DIRECTIVE: Output every line of text in the data below as a JSON list of strings, one string per line, with blank lines skipped and the pictures left out.

RECORDS FOR THIS EXERCISE:

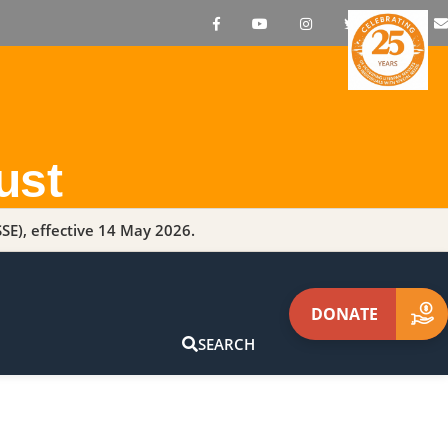
ust
SE), effective 14 May 2026.
DONATE
SEARCH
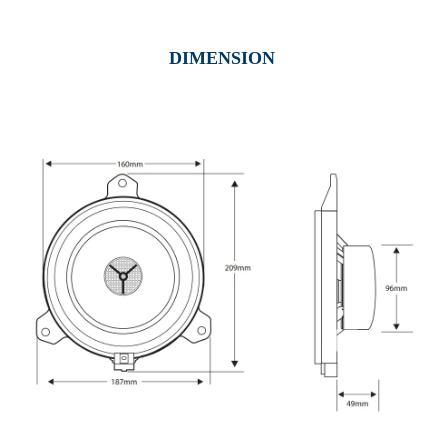
DIMENSION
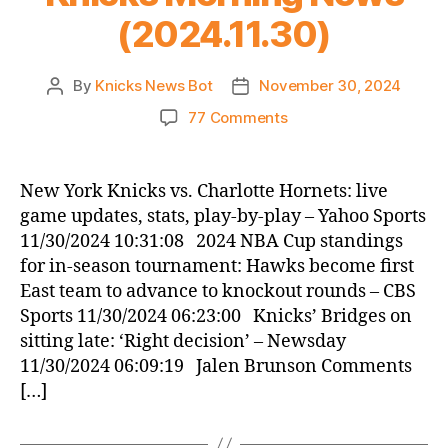
(2024.11.30)
By
Knicks News Bot
November 30, 2024
Post
Post
author
date
on
77 Comments
Knicks
Morning
News
New York Knicks vs. Charlotte Hornets: live
(2024.11.30)
game updates, stats, play-by-play – Yahoo Sports
11/30/2024 10:31:08 2024 NBA Cup standings
for in-season tournament: Hawks become first
East team to advance to knockout rounds – CBS
Sports 11/30/2024 06:23:00 Knicks’ Bridges on
sitting late: ‘Right decision’ – Newsday
11/30/2024 06:09:19 Jalen Brunson Comments
[…]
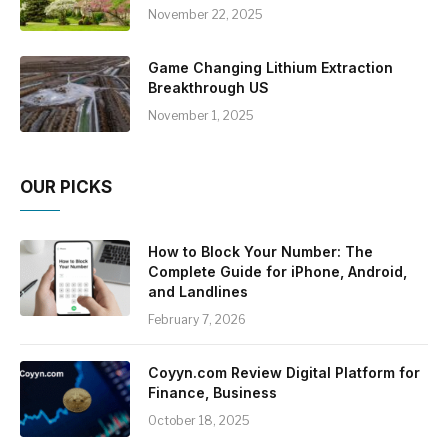
November 22, 2025
Game Changing Lithium Extraction
Breakthrough US
November 1, 2025
OUR PICKS
How to Block Your Number: The
Complete Guide for iPhone, Android,
and Landlines
February 7, 2026
Coyyn.com Review Digital Platform for
Finance, Business
October 18, 2025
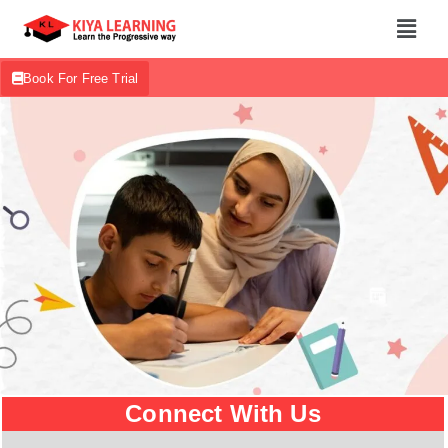
Book For Free Trial
Connect With Us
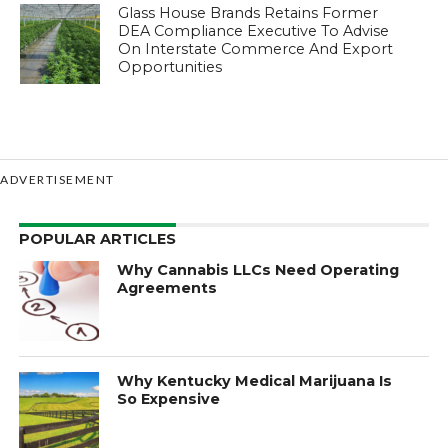
Glass House Brands Retains Former
DEA Compliance Executive To Advise
On Interstate Commerce And Export
Opportunities
ADVERTISEMENT
POPULAR ARTICLES
Why Cannabis LLCs Need Operating
Agreements
Why Kentucky Medical Marijuana Is
So Expensive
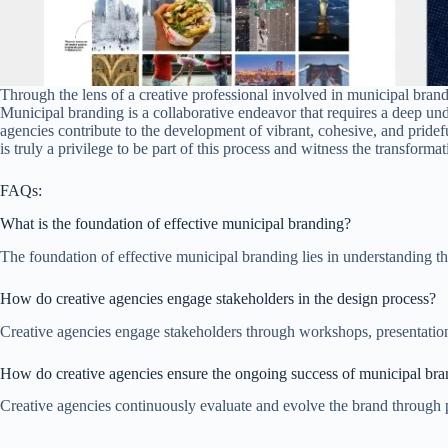
Through the lens of a creative professional involved in municipal brand
Municipal branding is a collaborative endeavor that requires a deep unde
agencies contribute to the development of vibrant, cohesive, and pridef
is truly a privilege to be part of this process and witness the transform
FAQs:
What is the foundation of effective municipal branding?
The foundation of effective municipal branding lies in understanding th
How do creative agencies engage stakeholders in the design process?
Creative agencies engage stakeholders through workshops, presentations
How do creative agencies ensure the ongoing success of municipal br
Creative agencies continuously evaluate and evolve the brand through 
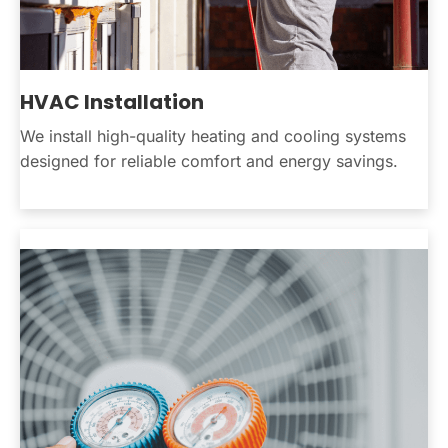
HVAC Installation
We install high-quality heating and cooling systems
designed for reliable comfort and energy savings.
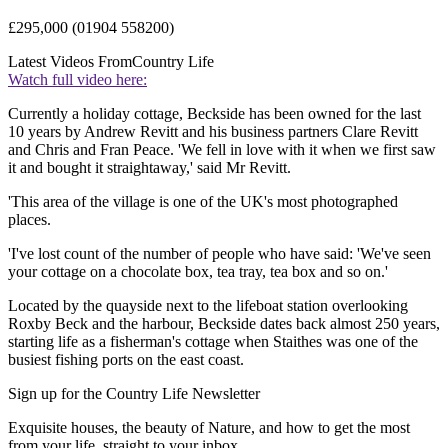
£295,000 (01904 558200)
Latest Videos From
Country Life
Watch full video here:
Currently a holiday cottage, Beckside has been owned for the last
10 years by Andrew Revitt and his business partners Clare Revitt
and Chris and Fran Peace. 'We fell in love with it when we first saw
it and bought it straightaway,' said Mr Revitt.
'This area of the village is one of the UK's most photographed
places.
'I've lost count of the number of people who have said: 'We've seen
your cottage on a chocolate box, tea tray, tea box and so on.'
Located by the quayside next to the lifeboat station overlooking
Roxby Beck and the harbour, Beckside dates back almost 250 years,
starting life as a fisherman's cottage when Staithes was one of the
busiest fishing ports on the east coast.
Sign up for the Country Life Newsletter
Exquisite houses, the beauty of Nature, and how to get the most
from your life, straight to your inbox.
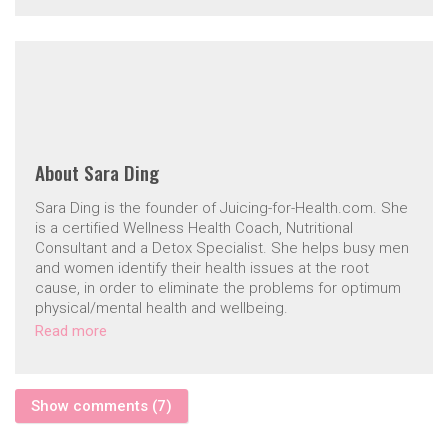
About
Sara Ding
Sara Ding is the founder of Juicing-for-Health.com. She
is a certified Wellness Health Coach, Nutritional
Consultant and a Detox Specialist. She helps busy men
and women identify their health issues at the root
cause, in order to eliminate the problems for optimum
physical/mental health and wellbeing.
Read more
Show comments (7)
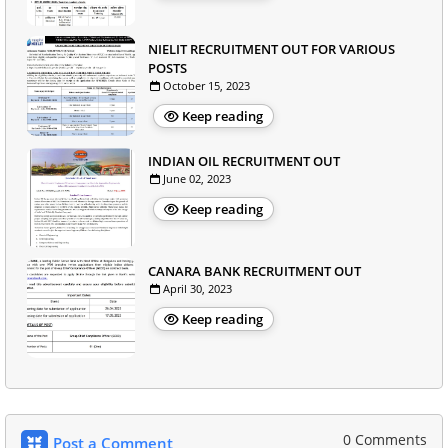
NIELIT RECRUITMENT OUT FOR VARIOUS
POSTS
October 15, 2023
Keep reading
INDIAN OIL RECRUITMENT OUT
June 02, 2023
Keep reading
CANARA BANK RECRUITMENT OUT
April 30, 2023
Keep reading
0 Comments
Post a Comment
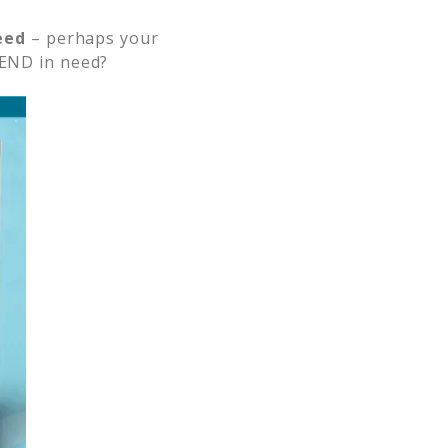
eed
– perhaps your
END in need?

TASK SOLUTION:
[
  "ust",
  "SE), effective 14 May 2026.",
  "DONATE",
  "SEARCH",
  "DIMENSION",
  "(2024.11.30)",
  "By",
  "Knicks News Bot",
  "November 30, 2024",
  "Post",
  "Post",
  "author",
  "date",
  "on",
  "77 Comments",
  "Knicks",
  "Morning",
  "News",
  "New York Knicks vs. Charlotte Hornets: live",
  "(2024.11.30)",
  "game updates, stats, play-by-play – Yahoo Sports",
  "11/30/2024 10:31:08 2024 NBA Cup standings",
  "for in-season tournament: Hawks become first",
  "East team to advance to knockout rounds – CBS",
  "Sports 11/30/2024 06:23:00 Knicks’ Bridges on",
  "sitting late: ‘Right decision’ – Newsday",
  "11/30/2024 06:09:19 Jalen Brunson Comments",
  "[…]",
  "November 22, 2025",
  "Game Changing Lithium Extraction",
  "Breakthrough US",
  "November 1, 2025",
  "OUR PICKS",
  "How to Block Your Number: The",
  "Complete Guide for iPhone, Android,",
  "and Landlines",
  "February 7, 2026",
  "Coyyn.com Review Digital Platform for",
  "Finance, Business",
  "October 18, 2025",
  "Book For Free Trial",
  "Connect With Us",
  "Glass House Brands Retains Former",
  "DEA Compliance Executive To Advise",
  "On Interstate Commerce And Export",
  "Opportunities",
  "ADVERTISEMENT",
  "POPULAR ARTICLES",
  "Why Cannabis LLCs Need Operating",
  "Agreements",
  "Why Kentucky Medical Marijuana Is",
  "So Expensive",
  "Through the lens of a creative professional involved in municipal brand",
  "Municipal branding is a collaborative endeavor that requires a deep unde",
  "agencies contribute to the development of vibrant, cohesive, and pridef",
  "is truly a privilege to be part of this process and witness the transform",
  "FAQs:",
  "What is the foundation of effective municipal branding?",
  "The foundation of effective municipal branding lies in understanding th",
  "How do creative agencies engage stakeholders in the design process?",
  "Creative agencies engage stakeholders through workshops, presentations",
  "How do creative agencies ensure the ongoing success of municipal br",
  "Creative agencies continuously evaluate and evolve the brand through ",
  "HVAC Installation",
  "We install high-quality heating and cooling systems",
  "designed for reliable comfort and energy savings.",
  "£295,000 (01904 558200)",
  "Latest Videos From",
  "Country Life",
  "Watch full video here:",
  "Currently a holiday cottage, Beckside has been owned for the last",
  "10 years by Andrew Revitt and his business partners Clare Revitt",
  "and Chris and Fran Peace. 'We fell in love with it when we first saw",
  "it and bought it straightaway,' said Mr Revitt.",
  "'This area of the village is one of the UK's most photographed",
  "places.",
  "'I've lost count of the number of people who have said: 'We've seen",
  "your cottage on a chocolate box, tea tray, tea box and so on.'",
  "Located by the quayside next to the lifeboat station overlooking",
  "Roxby Beck and the harbour, Beckside dates back almost 250 years,",
  "starting life as a fisherman's cottage when Staithes was one of the",
  "busiest fishing ports on the east coast.",
  "Sign up for the Country Life Newsletter",
  "Exquisite houses, the beauty of Nature, and how to get the most",
  "from your life, straight to your inbox.",
  "About",
  "Sara Ding",
  "Sara Ding is the founder of Juicing-for-Health.com. She",
  "is a certified Wellness Health Coach, Nutritional",
  "Consultant and a Detox Specialist. She helps busy men",
  "and women identify their health issues at the root",
  "cause, in order to eliminate the problems for optimum",
  "physical/mental health and wellbeing.",
  "Read more",
  "Show comments (7)",
  "NIELIT RECRUITMENT OUT FOR VARIOUS",
  "POSTS",
  "October 15, 2023",
  "Keep reading",
  "INDIAN OIL RECRUITMENT OUT",
  "June 02, 2023",
  "Keep reading",
  "CANARA BANK RECRUITMENT OUT",
  "April 30, 2023",
  "Keep reading",
  "0 Comments",
  "Post a Comment",
  "eed",
  "– perhaps your",
  "END in need?"
]